Images with lens parameters
===

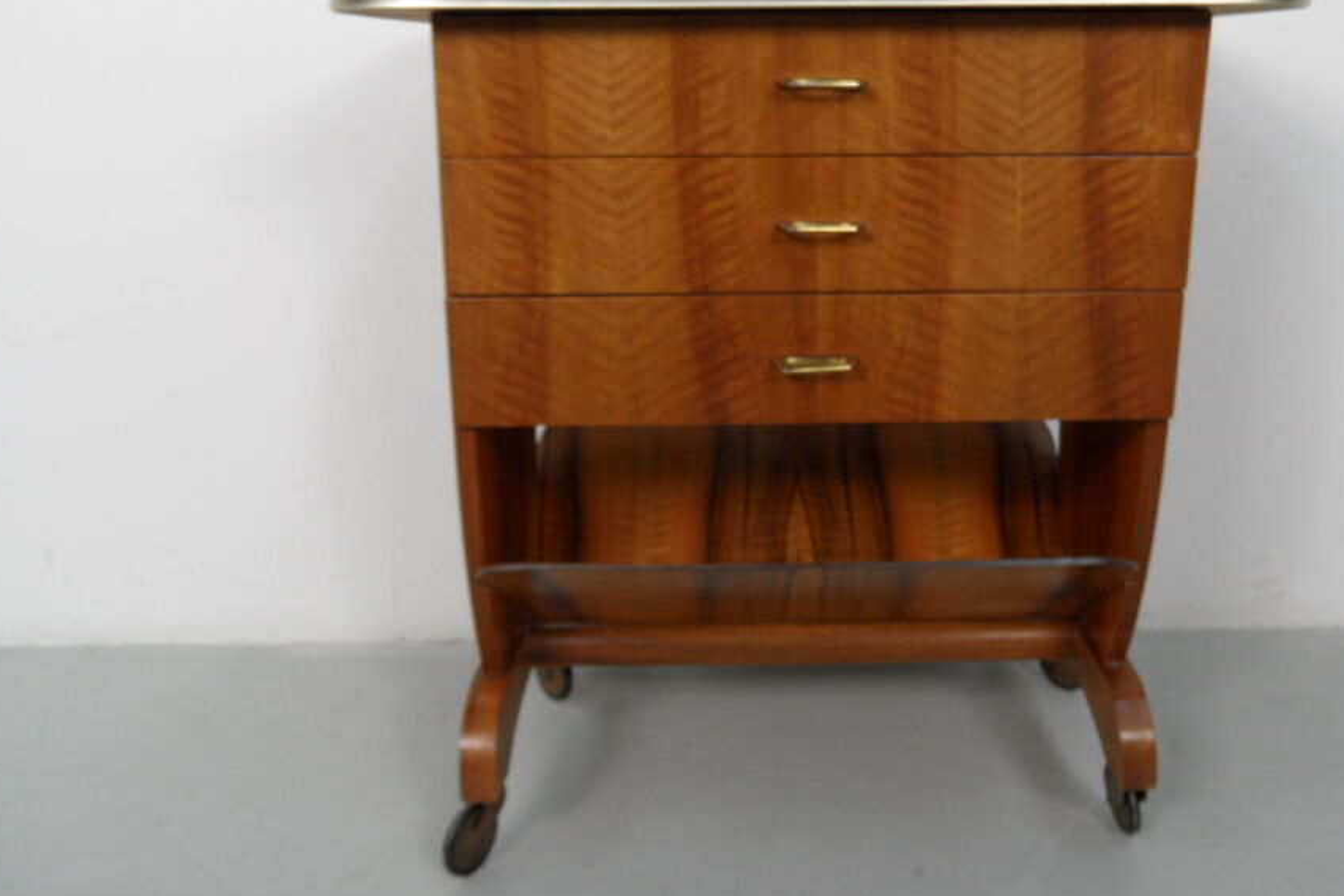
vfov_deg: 43.5
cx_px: 759
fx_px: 1120
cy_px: 372
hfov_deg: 61.7
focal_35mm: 30
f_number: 3.2
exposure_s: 1/60
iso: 100
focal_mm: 3.9
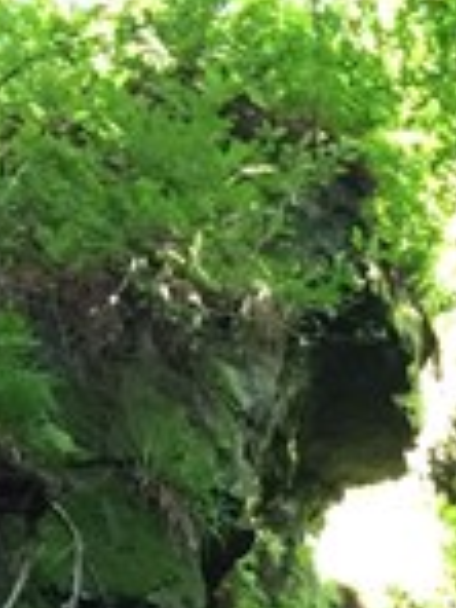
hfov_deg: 11.1
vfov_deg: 14.2
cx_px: 797
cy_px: 1039
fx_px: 2196
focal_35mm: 125
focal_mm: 4.15
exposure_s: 1/30
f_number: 2.2
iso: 125
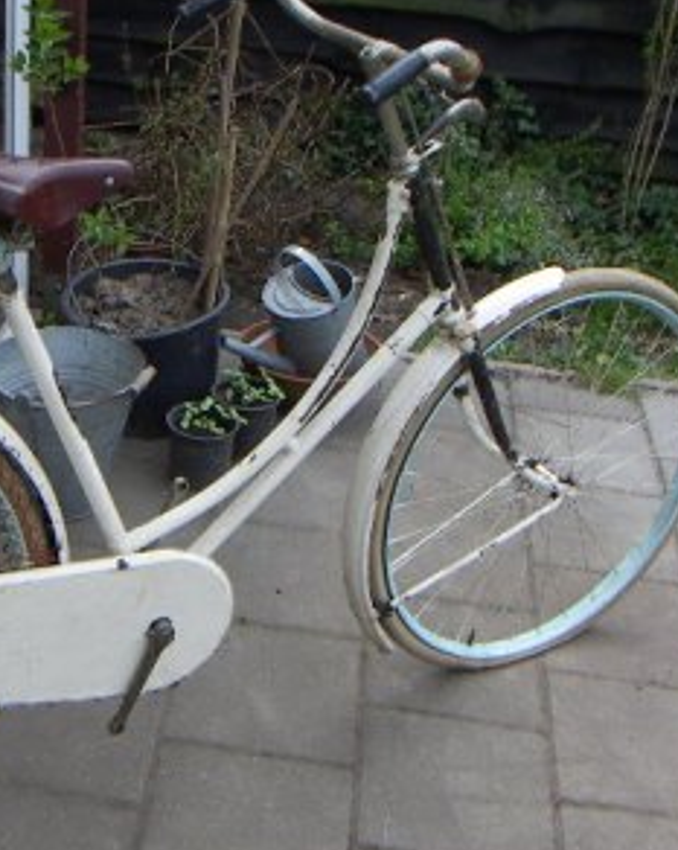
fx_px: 1357
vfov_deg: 34.8
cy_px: 431
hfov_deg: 27.4
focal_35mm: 54
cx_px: 113
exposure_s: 1/400
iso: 50
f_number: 2.8
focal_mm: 4.7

===

Return every entry word for word, leaving the pictures out.

vfov_deg: 43.5
cx_px: 759
fx_px: 1120
cy_px: 372
hfov_deg: 61.7
focal_35mm: 30
f_number: 3.2
exposure_s: 1/60
iso: 100
focal_mm: 3.9
hfov_deg: 11.1
vfov_deg: 14.2
cx_px: 797
cy_px: 1039
fx_px: 2196
focal_35mm: 125
focal_mm: 4.15
exposure_s: 1/30
f_number: 2.2
iso: 125
fx_px: 1357
vfov_deg: 34.8
cy_px: 431
hfov_deg: 27.4
focal_35mm: 54
cx_px: 113
exposure_s: 1/400
iso: 50
f_number: 2.8
focal_mm: 4.7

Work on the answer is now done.